Single by Stereophonics

from the album Keep the Village Alive
- Released: 21 July 2015
- Genre: Rock
- Length: 3:50
- Label: Stylus
- Songwriter: Kelly Jones
- Producers: Kelly Jones; Jim Lowe;

Stereophonics singles chronology
| "C'est la Vie" (2015) | "I Wanna Get Lost with You" (2015) | "Song for the Summer" (2015) |

Music video
- "I Wanna Get Lost with You" on YouTube

= I Wanna Get Lost with You =

"I Wanna Get Lost with You" is a song by Welsh rock band Stereophonics. It is the second single, released on 21 July 2015, from their ninth studio album Keep the Village Alive. Lead-singer and guitarist Kelly Jones stated the track is about "wanting to lose yourself personally, and lose yourself with somebody, and then just literally get out there." UK based webzine Gigwise released a trailer on their site for an exclusive showing of the music video on 20 July.

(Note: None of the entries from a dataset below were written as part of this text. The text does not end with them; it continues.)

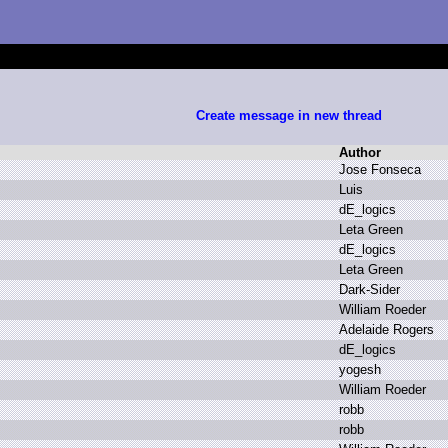
Create message in new thread
Author
J
ose F
onseca
L
uis
d
E_logics
L
eta G
reen
d
E_logics
L
eta G
reen
D
ark-Sider
W
illiam R
oeder
A
delaide R
ogers
d
E_logics
y
ogesh
W
illiam R
oeder
r
obb
r
obb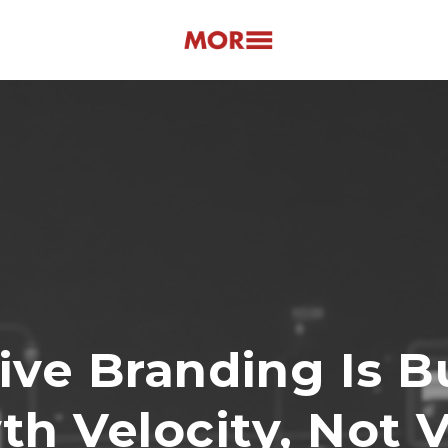
ive Branding Is B
h Velocity, Not 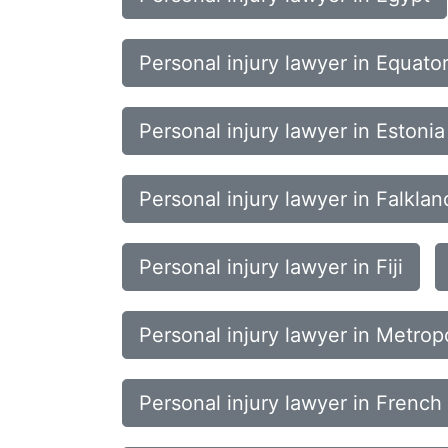
Personal injury lawyer in Equato
Personal injury lawyer in Estonia
Personal injury lawyer in Falklan
Personal injury lawyer in Fiji
Personal injury lawyer in Metrop
Personal injury lawyer in French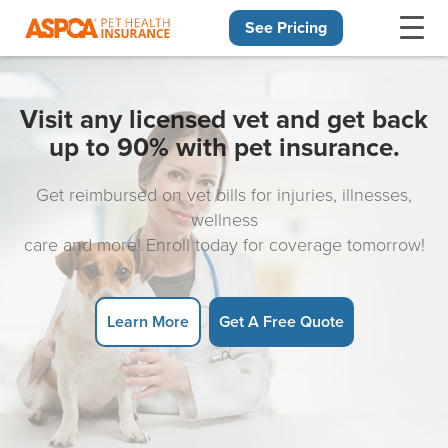
See Pricing
Skip navigation
Visit any licensed vet and get back
up to 90% with pet insurance.
Get reimbursed on vet bills for injuries, illnesses,
wellness
care and more! Enroll today for coverage tomorrow!
Learn More
Get A Free Quote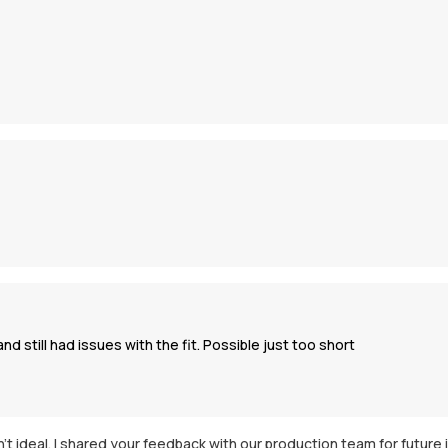
d still had issues with the fit. Possible just too short
asn't ideal. I shared your feedback with our production team for futu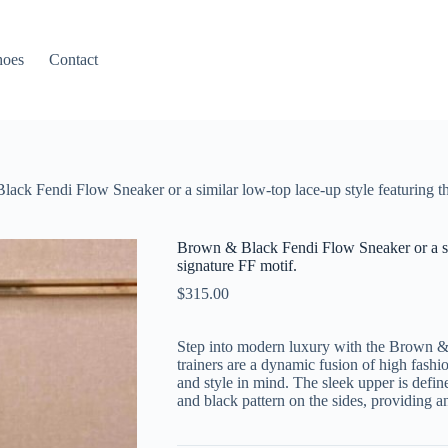
hoes
Contact
ack Fendi Flow Sneaker or a similar low-top lace-up style featuring th
Brown & Black Fendi Flow Sneaker or a sim
signature FF motif.
$
315.00
Step into modern luxury with the Brown 
trainers are a dynamic fusion of high fash
and style in mind. The sleek upper is defin
and black pattern on the sides, providing a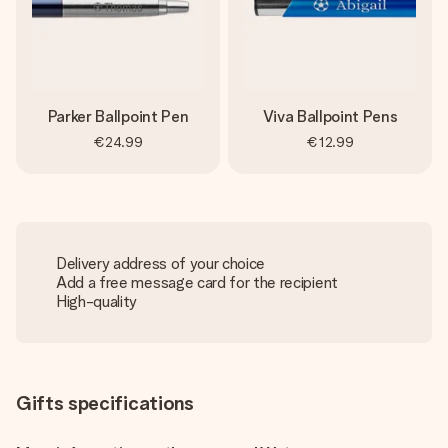
Parker Ballpoint Pen
Viva Ballpoint Pens
€24.99
€12.99
Delivery address of your choice
Add a free message card for the recipient
High-quality
Gifts specifications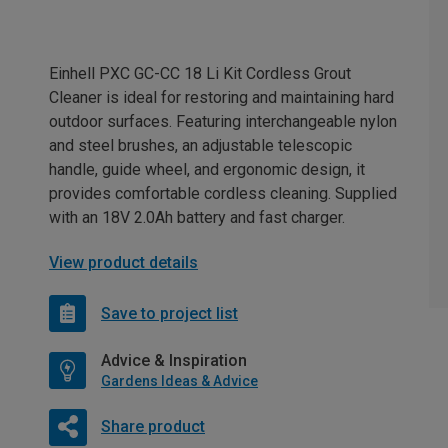
Einhell PXC GC-CC 18 Li Kit Cordless Grout
Cleaner is ideal for restoring and maintaining hard
outdoor surfaces. Featuring interchangeable nylon
and steel brushes, an adjustable telescopic
handle, guide wheel, and ergonomic design, it
provides comfortable cordless cleaning. Supplied
with an 18V 2.0Ah battery and fast charger.
View product details
Save to project list
Advice & Inspiration
Gardens Ideas & Advice
Share product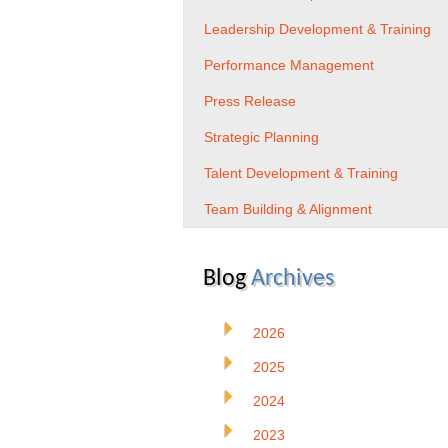
Leadership Development & Training
Performance Management
Press Release
Strategic Planning
Talent Development & Training
Team Building & Alignment
Blog
Archives
2026
2025
2024
2023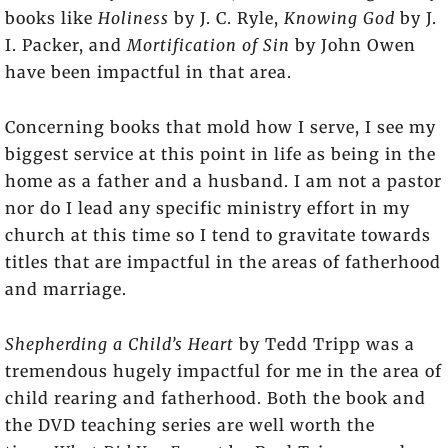
books like
Holiness
by J. C. Ryle,
Knowing God
by J.
I. Packer, and
Mortification of Sin
by John Owen
have been impactful in that area.
Concerning books that mold how I serve, I see my
biggest service at this point in life as being in the
home as a father and a husband. I am not a pastor
nor do I lead any specific ministry effort in my
church at this time so I tend to gravitate towards
titles that are impactful in the areas of fatherhood
and marriage.
Shepherding a Child’s Heart
by Tedd Tripp was a
tremendous hugely impactful for me in the area of
child rearing and fatherhood. Both the book and
the DVD teaching series are well worth the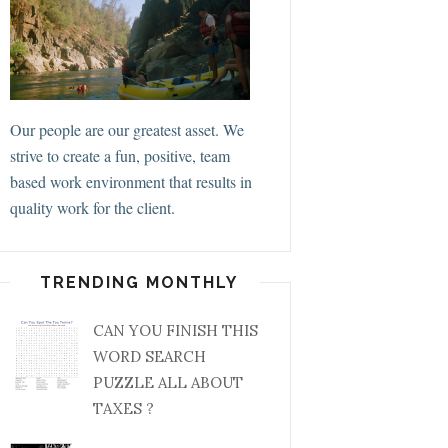
Our people are our greatest asset. We
strive to create a fun, positive, team
based work environment that results in
quality work for the client.
TRENDING MONTHLY
CAN YOU FINISH THIS
WORD SEARCH
PUZZLE ALL ABOUT
TAXES ?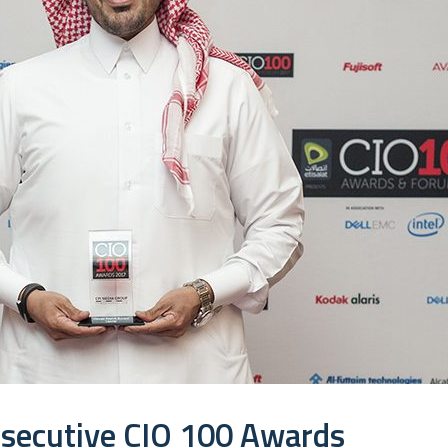
nsecutive CIO 100 Awards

The song was first played live on the opening night of the Teenage Cancer Trust 2015 concert and it had its radio debut via The Ken Bruce Show on BBC Radio 2 on 20 July.

==Music video==
The music video for "I Wanna Get Lost With You" aired on 20 July 2015 and was directed by Kelly Jones. It stars Aneurin Barnard (who was previously in the "C'est la Vie" video) along with Sophie Kennedy Clark who play unnamed characters. The opening shots are the band playing their instruments in a room filled with coloured christmas lights. By the time Jones starts singing, the first shot of Barnard is shown with him pouring shots in a bar, with the same lights shown in the background. Soon after, Kennedy Clark has arrived and is offered a shot from Barnard. After the first chorus both characters have left the bar and are shown hanging out in different scenarios: walking together in the rain, Barnard playing guitar and both of them kissing. During the song's bridge, the characters are under a bridge arguing and eventually Kennedy Clark walks away; Barnard runs after her and after talking with one another both of them make-up. The remaining shots are again both the characters hanging out kissing, riding a bike, running down a street, Kennedy Clark now playing guitar and lying in grass.

==Track listing==

Digital download
| No. | Title | Length |
|---|---|---|
| 1. | "I Wanna Get Lost With You" | 3:50 |

==Personnel==

- Stereophonics
- Kelly Jones – lead vocals, guitar
- Richard Jones – bass guitar
- Adam Zindani – guitar, backing vocals
- Jamie Morrison – drums

- Technical
- Production – Kelly Jones, Jim Lowe

==Charts==

| Chart (2015) | Peak position |
|---|---|
| Scotland (Scottish Singles Chart) | 25 |
| UK Singles (Official Charts) | 78 |
| UK Downloads (OCC) | 44 |
| UK Single Sales (OCC) | 44 |
| UK Independent Singles (OCC) | 7 |

==Certifications==

| Region | Certification | Certified units/sales |
| United Kingdom (BPI) | Silver | 200,000^{‡} |
^{‡} Sales+streaming figures based on certification alone.